#### [Brief]
Render every line of text in the material below as a JSON list of strings, one string per line, skipping blank lines. Leave the pictures out of the answer.

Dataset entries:
_ _ _ _

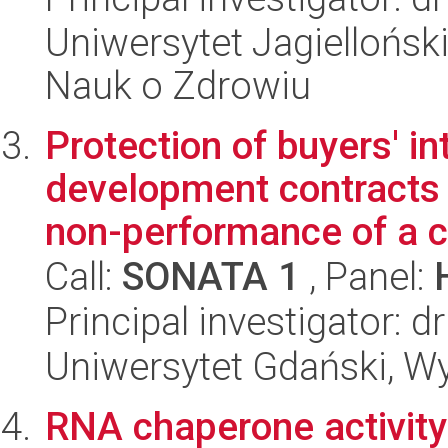
Uniwersytet Jagiellońsk
Nauk o Zdrowiu
Protection of buyers' in
development contracts
non-performance of a co
Call:
SONATA 1
, Panel:
Principal investigator: d
Uniwersytet Gdański, Wy
RNA chaperone activity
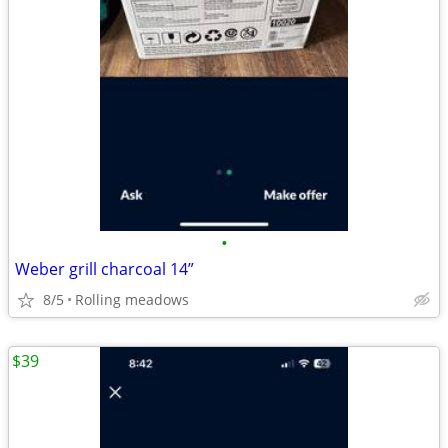
•
Weber grill charcoal 14”
8/5
Rolling meadows
$39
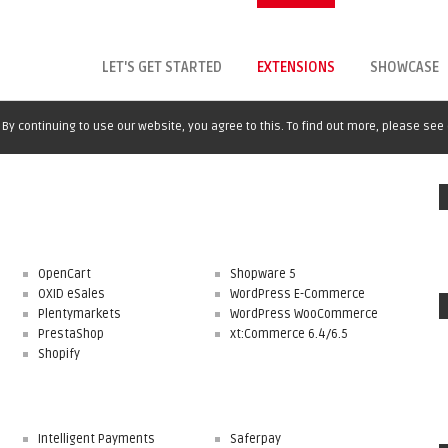
LET'S GET STARTED
EXTENSIONS
SHOWCASE
By continuing to use our website, you agree to this. To find out more, please see
OpenCart
Shopware 5
OXID eSales
WordPress E-Commerce
Plentymarkets
WordPress WooCommerce
PrestaShop
xt:Commerce 6.4/6.5
Shopify
Intelligent Payments
Saferpay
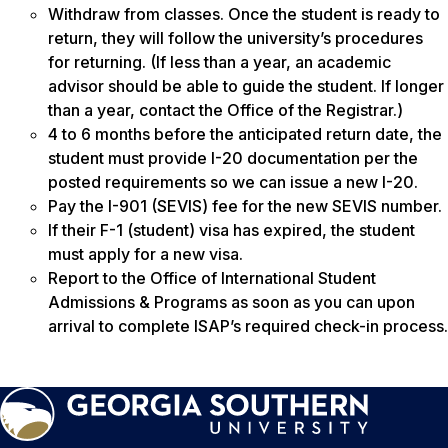
Withdraw from classes. Once the student is ready to
return, they will follow the university’s procedures
for returning. (If less than a year, an academic
advisor should be able to guide the student. If longer
than a year, contact the Office of the Registrar.)
4 to 6 months before the anticipated return date, the
student must provide I-20 documentation per the
posted requirements so we can issue a new I-20.
Pay the I-901 (SEVIS) fee for the new SEVIS number.
If their F-1 (student) visa has expired, the student
must apply for a new visa.
Report to the Office of International Student
Admissions & Programs as soon as you can upon
arrival to complete ISAP’s required check-in process.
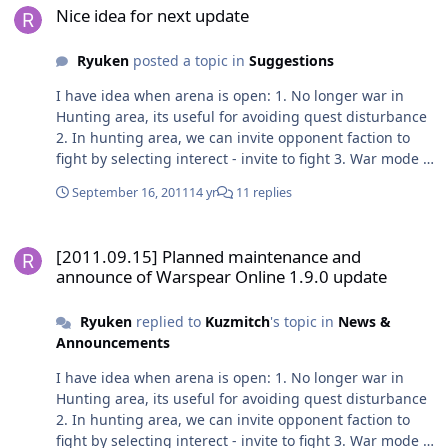
Nice idea for next update
Ryuken
posted a topic in
Suggestions
I have idea when arena is open: 1. No longer war in
Hunting area, its useful for avoiding quest disturbance
2. In hunting area, we can invite opponent faction to
fight by selecting interect - invite to fight 3. War mode in
main town to save each town 4. Gold/cc/coins/level will
September 16, 2011
14 yr
11 replies
be required to join at arena to reduce the
cruel/noise/spam players 5. Give a trophy who has most
[2011.09.15] Planned maintenance and announce of Warspear Onli
arena point in a week
[2011.09.15] Planned maintenance and
announce of Warspear Online 1.9.0 update
Ryuken
replied to
Kuzmitch
's topic in
News &
Announcements
I have idea when arena is open: 1. No longer war in
Hunting area, its useful for avoiding quest disturbance
2. In hunting area, we can invite opponent faction to
fight by selecting interect - invite to fight 3. War mode in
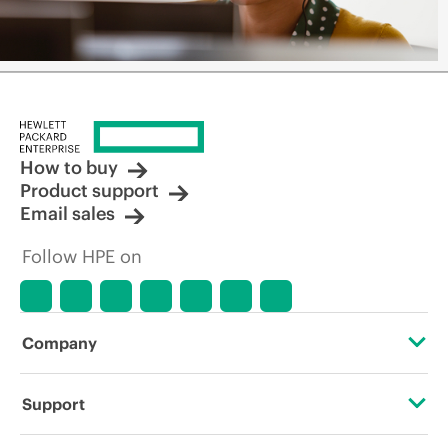
How to buy
Product support
Email sales
Follow HPE on
Company
About HPE
Support
Accessibility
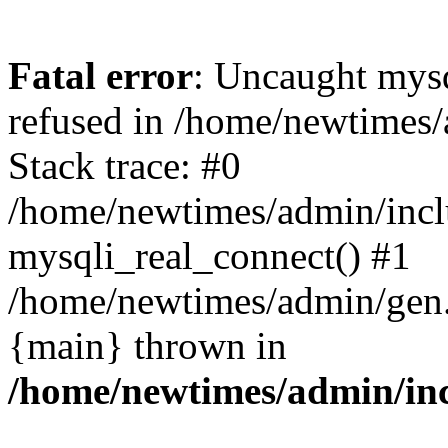
Fatal error
: Uncaught mys
refused in /home/newtimes/
Stack trace: #0
/home/newtimes/admin/incl
mysqli_real_connect() #1
/home/newtimes/admin/gen.p
{main} thrown in
/home/newtimes/admin/inc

_ _ _ _

#### [Answer to this problem]
[
  "Uniwersytet Jagiellońsk",
  "Nauk o Zdrowiu",
  "Protection of buyers' in",
  "development contracts",
  "non-performance of a co",
  "Call:",
  "SONATA 1",
  ", Panel:",
  "Principal investigator: d",
  "Uniwersytet Gdański, Wy",
  "RNA chaperone activity",
  "•",
  "Weber grill charcoal 14”",
  "8/5",
  "Rolling meadows",
  "$39",
  "LET'S GET STARTED",
  "EXTENSIONS",
  "SHOWCASE",
  "By continuing to use our website, you agree to this. To find out more, please see",
  "OpenCart",
  "Shopware 5",
  "OXID eSales",
  "WordPress E-Commerce",
  "Plentymarkets",
  "WordPress WooCommerce",
  "PrestaShop",
  "xt:Commerce 6.4/6.5",
  "Shopify",
  "Intelligent Payments",
  "Saferpay",
  "Withdraw from classes. Once the student is ready to",
  "return, they will follow the university’s procedures",
  "for returning. (If less than a year, an academic",
  "advisor should be able to guide the student. If longer",
  "than a year, contact the Office of the Registrar.)",
  "4 to 6 months before the anticipated return date, the",
  "student must provide I-20 documentation per the",
  "posted requirements so we can issue a new I-20.",
  "Pay the I-901 (SEVIS) fee for the new SEVIS number.",
  "If their F-1 (student) visa has expired, the student",
  "must apply for a new visa.",
  "Report to the Office of International Student",
  "Admissions & Programs as soon as you can upon",
  "arrival to complete ISAP’s required check-in process.",
  "Nice idea for next update",
  "Ryuken",
  "posted a topic in",
  "Suggestions",
  "I have idea when arena is open: 1. No longer war in",
  "Hunting area, its useful for avoiding quest disturbance",
  "2. In hunting area, we can invite opponent faction to",
  "fight by selecting interect - invite to fight 3. War mode in",
  "main town to save each town 4. Gold/cc/coins/level will",
  "September 16, 2011",
  "14 yr",
  "11 replies",
  "be required to join at arena to reduce the",
  "cruel/noise/spam players 5. Give a trophy who has most",
  "[2011.09.15] Planned maintenance and announce of Warspear Onli",
  "arena point in a week",
  "[2011.09.15] Planned maintenance and",
  "announce of Warspear Online 1.9.0 update",
  "Ryuken",
  "replied to",
  "Kuzmitch",
  "'s topic in",
  "News &",
  "Announcements",
  "I have idea when arena is open: 1. No longer war in",
  "Hunting area, its useful for avoiding quest disturbance",
  "2. In hunting area, we can invite opponent faction to",
  "fight by selecting interect - invite to fight 3. War mode in",
  "How to buy",
  "Product support",
  "Email sales",
  "Follow HPE on",
  "Company",
  "About HPE",
  "Support",
  "Accessibility",
  "Fatal error",
  ": Uncaught mys",
  "refused in /home/newtimes/",
  "Stack trace: #0",
  "/home/newtimes/admin/incl",
  "mysqli_real_connect() #1",
  "/home/newtimes/admin/gen.p",
  "{main} thrown in",
  "/home/newtimes/admin/inc"
]